Accueil ScènesSpectacles Le puissant diptyque La Voix Humaine – Point d’orgue au Théâtre des Champs-Elysées

Le puissant diptyque La Voix Humaine – Point d’orgue au Théâtre des Champs-Elysées

par Victoria Okada

Les 3 et 5 mars derniers, a eu lieu au Théâtre des Champs-Élysées la captation d’un diptyque constitué de La Voix humaine de Cocteau/Poulenc et de Point d’orgue de Py/Escaich, ce dernier en création mondiale. Patricia Petibon, Jean-Sébastien Bou et Cyrille Dubois incarnaient les trois personnages aussi forts les uns que les autres. France Musique diffuse l’enregistrement le 27 mars à 20h pour clôturer la semaine « Action ! Création ! ».

Un diptyque déroutant

La Voix Humaine de Francis Poulenc est un monologue lyrique sur le livret de Jean Cocteau, mettant en scène le seul personnage : Elle. Une œuvre singulière où Elle exprime ses détresses de la séparation, accrochée au téléphone dont la communication ne cesse d’être entrecoupée. Imaginer une suite de ce drame : voilà le défi qu’ont lancé Olivier Py et Thierry Escaich. Si Lui, au bout du fil, est invisible dans le texte de Cocteau, Py, qui est également metteur en scène du diptyque, le présente en faisant traverser la rue sous la chambre d’Elle. Il est accompagné d’un autre homme, L’Autre, qui va jouer un rôle capital dans Point d’orgue. Le décor unique, une chambre en hauteur qui pivote pour que le plafond se retrouve au sol et vice-versa, symbolise l’état d’esprit du personnage, d’abord Elle, puis Lui. La chambre d’Elle de Poulenc se transforme en celle que Lui loue dans un hôtel, peut-être le même à Marseille où Lui descendait dans La Voix Humaine. Cette unité visuelle du décor, dessiné par Pierre-André Weitz, facilite au spectateur de trouver la continuité. La lumière de Bertrand Killy est tout aussi psychologique que les personnages, jouant les mêmes gammes de couleurs que le décor : le rouge et le noir, en passant par le rose et par le blanc fluorescent de néon.

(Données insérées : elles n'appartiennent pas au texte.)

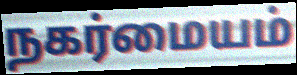
நகர்மையம்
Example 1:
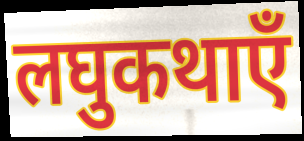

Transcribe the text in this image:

लघुकथाएँ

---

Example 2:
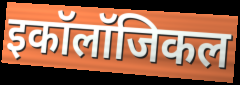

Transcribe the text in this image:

इकॉलॉजिकल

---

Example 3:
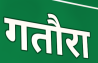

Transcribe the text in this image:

गतौरा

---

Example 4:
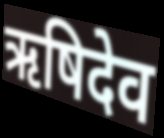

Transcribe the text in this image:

ऋषिदेव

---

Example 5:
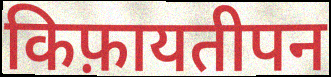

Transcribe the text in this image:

किफ़ायतीपन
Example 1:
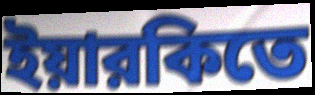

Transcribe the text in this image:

ইয়ারকিতে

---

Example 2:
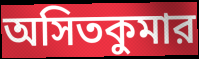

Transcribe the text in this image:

অসিতকুমার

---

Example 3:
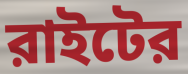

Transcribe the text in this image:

রাইটের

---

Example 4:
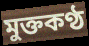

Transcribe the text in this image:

মুক্তকণ্ঠ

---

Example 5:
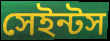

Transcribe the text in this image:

সেইন্টস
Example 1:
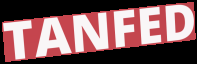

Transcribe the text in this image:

TANFED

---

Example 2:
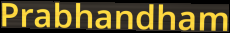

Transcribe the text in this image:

Prabhandham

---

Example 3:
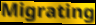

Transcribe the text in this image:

Migrating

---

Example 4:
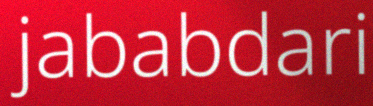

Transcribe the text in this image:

jababdari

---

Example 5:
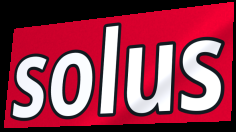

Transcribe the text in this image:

solus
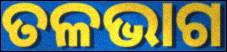
ତଳଭାଗ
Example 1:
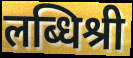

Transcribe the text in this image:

लब्धिश्री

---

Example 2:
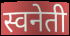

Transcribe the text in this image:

स्वनेती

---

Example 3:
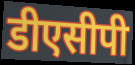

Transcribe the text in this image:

डीएसीपी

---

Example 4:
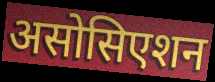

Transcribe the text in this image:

असोसिएशन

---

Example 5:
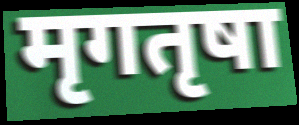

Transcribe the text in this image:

मृगतृषा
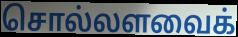
சொல்லளவைக்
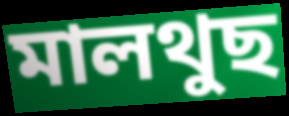
মালথুছ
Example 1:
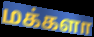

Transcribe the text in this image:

மக்களா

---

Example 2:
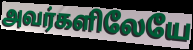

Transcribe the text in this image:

அவர்களிலேயே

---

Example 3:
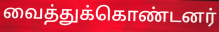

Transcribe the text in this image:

வைத்துக்கொண்டனர்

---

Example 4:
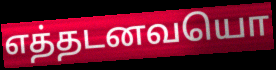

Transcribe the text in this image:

எத்தடனவயொ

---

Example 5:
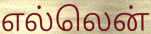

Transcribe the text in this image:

எல்லென்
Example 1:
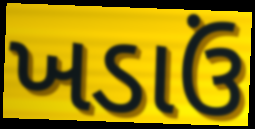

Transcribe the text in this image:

ખડાઉં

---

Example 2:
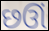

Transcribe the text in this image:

છઊં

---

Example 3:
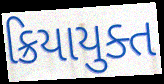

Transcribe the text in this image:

ક્રિયાયુક્ત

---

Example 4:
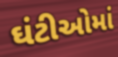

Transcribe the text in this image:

ઘંટીઓમાં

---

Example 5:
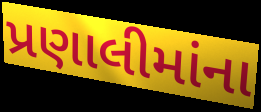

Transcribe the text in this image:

પ્રણાલીમાંના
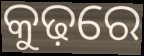
କୁଢ଼ରେ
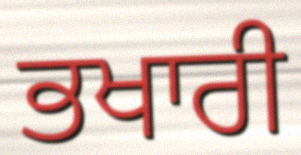
ਭਖਾਰੀ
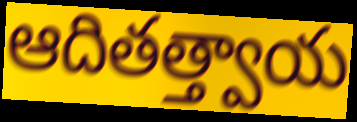
ఆదితత్త్వాయ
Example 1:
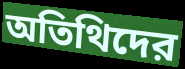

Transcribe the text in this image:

অতিথিদের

La Voix Humaine © Vincent Pontet

Jeu psychologique et renversement de rapport de force

L’« Autre » fait inverser le rapport entre Elle et Lui. « Une allégorie de la dépression elle-même » selon l’auteur, L’Autre entretient une relation malsaine avec Lui, entrainant celui-ci dans le « sadomasochisme psychologique » tout en étant à la fois « son dealer, son bourreau, peut-être son amant ». Si La Voix Humaine évoque la différence sociale des deux protagonistes, et Point d’orgue souligne encore davantage cette différence entre Lui et L’Autre ; celui-ci appartient au bas de la société et pourtant, c’est lui qui manipule le compositeur, c’est-à-dire créateur, mais incapable (c’est ainsi que Py présente le personnage de Lui) qui en devient dépendant.
Un jeu psychologique donc, qui forme une boucle infernale au premier abord mais à la fin, Elle prend son indépendance et triomphe par sa force d’autonomie. On peut effectivement y projeter le changement de paradigme qui s’opère progressivement dans notre société actuelle avec toutes les luttes en faveur de la reconnaissance des situations féminines. Mais au-delà d’une telle lecture, c’est la construction d’un dramatisme qui fascine.